[START]

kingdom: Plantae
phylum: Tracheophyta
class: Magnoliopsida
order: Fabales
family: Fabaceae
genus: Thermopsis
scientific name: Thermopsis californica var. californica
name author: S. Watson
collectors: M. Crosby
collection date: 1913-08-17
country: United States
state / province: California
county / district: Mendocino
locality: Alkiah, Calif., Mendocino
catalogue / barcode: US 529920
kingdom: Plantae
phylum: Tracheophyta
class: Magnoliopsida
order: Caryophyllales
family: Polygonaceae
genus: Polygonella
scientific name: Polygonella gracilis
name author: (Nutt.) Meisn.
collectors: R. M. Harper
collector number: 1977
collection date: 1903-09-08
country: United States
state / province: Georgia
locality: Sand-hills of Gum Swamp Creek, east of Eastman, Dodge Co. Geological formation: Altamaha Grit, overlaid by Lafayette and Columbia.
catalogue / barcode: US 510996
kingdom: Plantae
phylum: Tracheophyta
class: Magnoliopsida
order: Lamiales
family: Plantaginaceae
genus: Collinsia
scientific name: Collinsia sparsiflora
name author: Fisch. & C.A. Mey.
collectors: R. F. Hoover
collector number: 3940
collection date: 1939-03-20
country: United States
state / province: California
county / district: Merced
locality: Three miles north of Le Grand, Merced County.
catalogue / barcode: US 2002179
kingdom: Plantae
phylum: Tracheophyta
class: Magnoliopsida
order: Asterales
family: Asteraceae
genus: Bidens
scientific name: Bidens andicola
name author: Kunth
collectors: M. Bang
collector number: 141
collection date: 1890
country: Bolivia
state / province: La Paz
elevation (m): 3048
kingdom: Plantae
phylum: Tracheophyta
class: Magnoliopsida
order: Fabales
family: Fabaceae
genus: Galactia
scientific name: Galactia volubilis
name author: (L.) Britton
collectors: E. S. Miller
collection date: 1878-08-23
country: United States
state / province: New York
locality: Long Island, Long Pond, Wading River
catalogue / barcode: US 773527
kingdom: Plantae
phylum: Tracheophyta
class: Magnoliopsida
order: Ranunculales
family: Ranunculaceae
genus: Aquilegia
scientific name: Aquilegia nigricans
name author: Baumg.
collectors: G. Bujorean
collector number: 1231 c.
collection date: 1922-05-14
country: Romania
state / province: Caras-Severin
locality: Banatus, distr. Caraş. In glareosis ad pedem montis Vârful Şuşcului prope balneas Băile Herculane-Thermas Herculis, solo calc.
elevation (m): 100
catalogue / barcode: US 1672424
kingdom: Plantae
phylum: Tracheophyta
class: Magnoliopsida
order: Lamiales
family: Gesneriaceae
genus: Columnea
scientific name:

[END]

## [Problem details]
Reproduce the lines of the listing word for word, beginning with the line that contains "collection date: 1890" and continuing through the line that contains "locality: Long Island, Long", with both of those lines included.

## [The output]
collection date: 1890
country: Bolivia
state / province: La Paz
elevation (m): 3048
kingdom: Plantae
phylum: Tracheophyta
class: Magnoliopsida
order: Fabales
family: Fabaceae
genus: Galactia
scientific name: Galactia volubilis
name author: (L.) Britton
collectors: E. S. Miller
collection date: 1878-08-23
country: United States
state / province: New York
locality: Long Island, Long Pond, Wading River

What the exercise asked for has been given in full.